Produzierende Firmen haben immer weniger in Arbeit, Produkte und Real-Innovationen investiert, sondern Firmengelder auf die Finanzmärkte geschleust und in den „Finanzmarktinnovationen“ arbeiten = spekulieren lassen. Sie haben Geld - den Erfolg der Beschäftigten - lieber in Luftbuchungen gelenkt und im Casino spielen lassen. Der damit verbundene sozialwahnsinnige Schwindel kollabierte im Herbst 2008. Indem auch Firmen der Spekulation dienten, haben sie ihre eigene Überlebens- und Erfolgsbasis untergraben (Folge: Fusionen und feindliche Übernahmen, Ausgründungen und Verkäufe, d.h.
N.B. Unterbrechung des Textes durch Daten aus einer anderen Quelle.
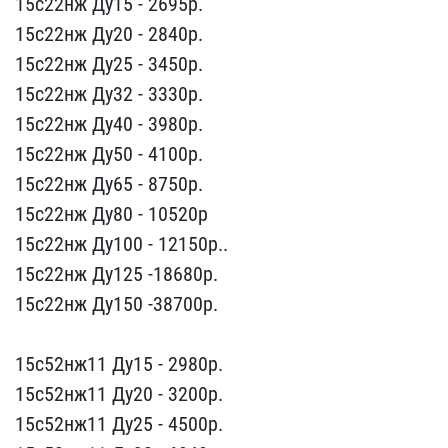
15с22​нж Ду15 - 2695p.
15с22нж​ Ду20 - 2840p.
15с22нж Д​у25 - 3450p.
15с22нж Ду3​2 - 3330p.
15с22нж Ду40 ​- 3980р.
15с22нж Ду50 - ​4100p.
15с22нж Ду65 - 87​50p.
15с22нж Ду80 - 1052​0p
15с22нж Ду100 - 12150​p..
15с22нж Ду125 -18680​p.
15с22нж Ду150 -38700p​.
15с52нж11 Ду15 - 2980​р.
15с52нж11 Ду20 - 3200​р.
15с52нж11 Ду25 - 4500​р.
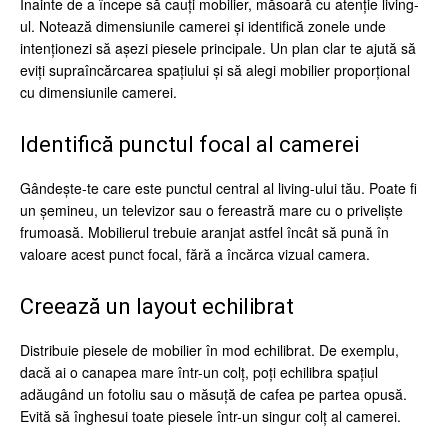
Înainte de a începe să cauți mobilier, măsoară cu atenție living-
ul. Notează dimensiunile camerei și identifică zonele unde
intenționezi să așezi piesele principale. Un plan clar te ajută să
eviți supraîncărcarea spațiului și să alegi mobilier proporțional
cu dimensiunile camerei.
Identifică punctul focal al camerei
Gândește-te care este punctul central al living-ului tău. Poate fi
un șemineu, un televizor sau o fereastră mare cu o priveliște
frumoasă. Mobilierul trebuie aranjat astfel încât să pună în
valoare acest punct focal, fără a încărca vizual camera.
Creează un layout echilibrat
Distribuie piesele de mobilier în mod echilibrat. De exemplu,
dacă ai o canapea mare într-un colț, poți echilibra spațiul
adăugând un fotoliu sau o măsuță de cafea pe partea opusă.
Evită să înghesui toate piesele într-un singur colț al camerei.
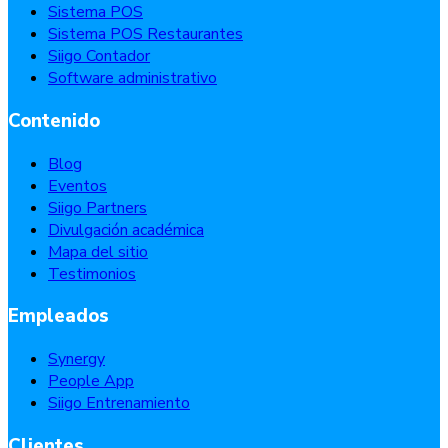
Sistema POS
Sistema POS Restaurantes
Siigo Contador
Software administrativo
Contenido
Blog
Eventos
Siigo Partners
Divulgación académica
Mapa del sitio
Testimonios
Empleados
Synergy
People App
Siigo Entrenamiento
Clientes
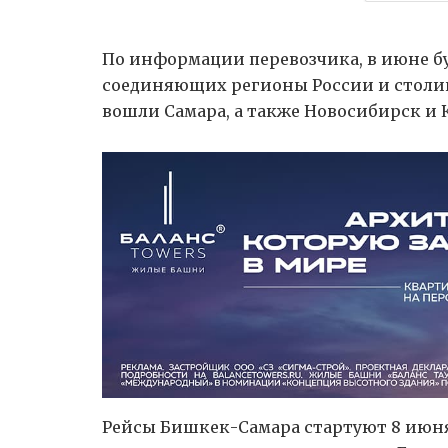
По информации перевозчика, в июне бу
соединяющих регионы России и столиц
вошли Самара, а также Новосибирск и К
Рейсы Бишкек-Самара стартуют 8 июня.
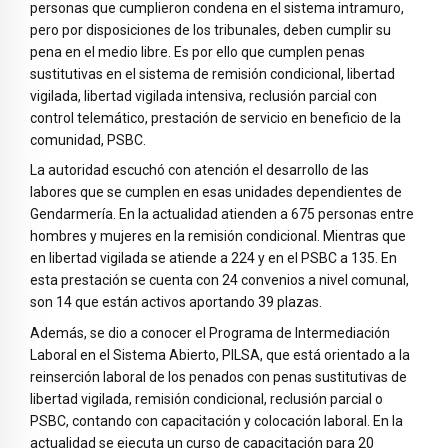
personas que cumplieron condena en el sistema intramuro,
pero por disposiciones de los tribunales, deben cumplir su
pena en el medio libre. Es por ello que cumplen penas
sustitutivas en el sistema de remisión condicional, libertad
vigilada, libertad vigilada intensiva, reclusión parcial con
control telemático, prestación de servicio en beneficio de la
comunidad, PSBC.
La autoridad escuchó con atención el desarrollo de las
labores que se cumplen en esas unidades dependientes de
Gendarmería. En la actualidad atienden a 675 personas entre
hombres y mujeres en la remisión condicional. Mientras que
en libertad vigilada se atiende a 224 y en el PSBC a 135. En
esta prestación se cuenta con 24 convenios a nivel comunal,
son 14 que están activos aportando 39 plazas.
Además, se dio a conocer el Programa de Intermediación
Laboral en el Sistema Abierto, PILSA, que está orientado a la
reinserción laboral de los penados con penas sustitutivas de
libertad vigilada, remisión condicional, reclusión parcial o
PSBC, contando con capacitación y colocación laboral. En la
actualidad se ejecuta un curso de capacitación para 20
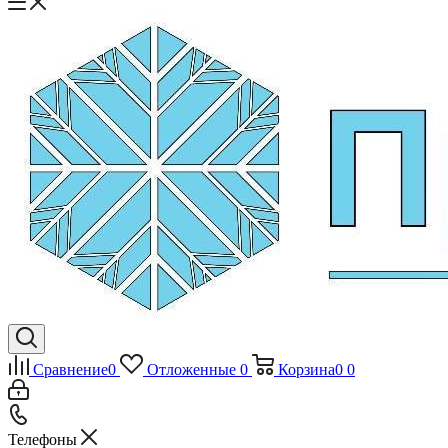
Сравнение
0
Отложенные
0
Корзина
0
0
Телефоны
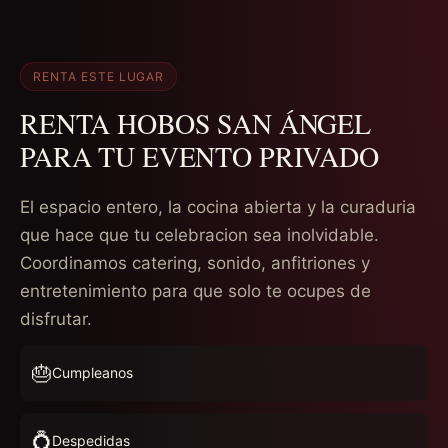
RENTA ESTE LUGAR
RENTA HOBOS SAN ÁNGEL
PARA TU EVENTO PRIVADO
El espacio entero, la cocina abierta y la curaduria
que hace que tu celebracion sea inolvidable.
Coordinamos catering, sonido, anfitriones y
entretenimiento para que solo te ocupes de
disfrutar.
🎂
Cumpleanos
💍
Despedidas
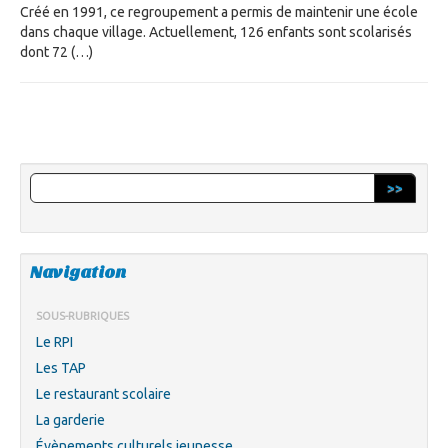
Créé en 1991, ce regroupement a permis de maintenir une école
dans chaque village. Actuellement, 126 enfants sont scolarisés
dont 72 (…)
>>
Navigation
SOUS-RUBRIQUES
Le RPI
Les TAP
Le restaurant scolaire
La garderie
Évènements culturels jeunesse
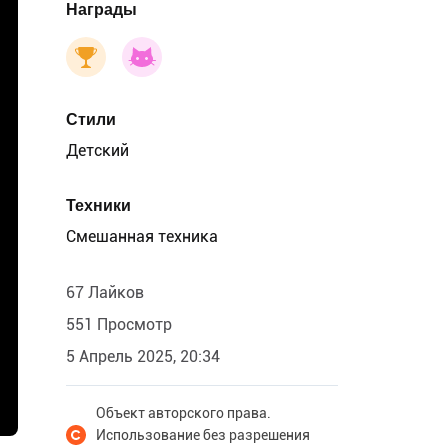
Награды
Стили
Детский
Техники
Смешанная техника
67 Лайков
551 Просмотр
5 Апрель 2025, 20:34
Объект авторского права.
Использование без разрешения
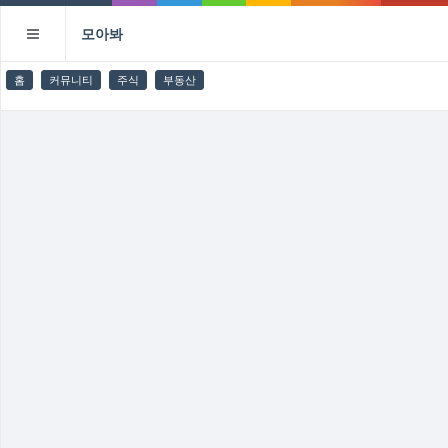
모아봐
홈
커뮤니티
주식
부동산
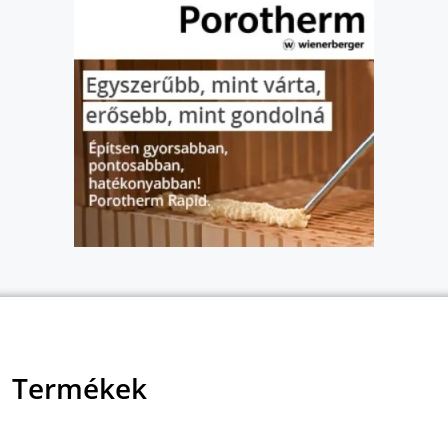
Termékek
Kaputt-Umstrukturieren mit „Hüh & Hott“ - durch Rot/Grün/Schwarz vorangetrieben) und die Gesellschaften praktisch überall dem Rand des Abgrunds näher gerückt. Und besonders durch rigiden Personalabbau (50-jährige Telekom-Beschäftigte wurden ausgemustert und aufs Altenteil geschickt) haben sie die Kapitalisierung rücksichtslos nach oben gejagt. Börsenkapitalisierung ist noch immer das Zauberwort, besonders jetzt, wo Siemens abbaut, um die Börsenkapitalisierung auf höchste Höhen zu treiben.

Die um sich greifende Privatisierung ist ein weiterer Schauplatz jenes Drangs zur Erhöhung der Kapitalrendite. „Durch Senkung von Spitzensteuersätzen, Privatisierungen, Entlastung von Investoren und die Schwächung von Gewerkschaften, haben Regierungen...den Zuwachs der Ungleichheit befördert" (‚Die große Spaltung‘, FR 15.12.2017). Menschen müssen sich in irregulären Arbeitsverhältnissen zu Tode mühen und sind u.a. mafiösen Paketdiensten und ihren Subunternehmern ausgeliefert. Hier ist Florian Gerster (SPD), Vorsitzender Bundesverband Paket- und Expresslogik, der Mann, der sich aus der Entwertung der Eigenen gesundgestoßen hat. Er ist ein trauriges Beispiel des Verrats an den eigenen Genossen.

Vornehmlich industrielle Wirtschaftsführer, die 17600 Leute (Siemens 2008, lt. Financial Times von damals) oder 2000 ‚Köpfe‘ (FR 27.01.2010) immer-weiter-und-sofort ‚freisetzen‘, um die kurzfristige Aktienrendite hochzutreiben und dem entsprechend Vorstandgehälter, Boni und Aktienoptionen zu bedienen, also primär um das Goldene Kalb des eigenen Egos tanzen, sind destruktiv gestört. Die Politik hat diese Entwicklung über Jahre begünstigt und diesen Herren die Ehre und das Geleit gegeben, ihnen Förderung erteilt. Und dies aus Autoritätsgläubigkeit und Ergriffenheit vor tatsächlicher oder eingebildeter Macht, an der teilzuhaben die politische Klasse sich nicht zu schade war (Beispiel: Gerhard Schröder, Aufsteiger vom Dienst und die um ihn aufgestellte Kamarilla, die noch heute fortwirkt).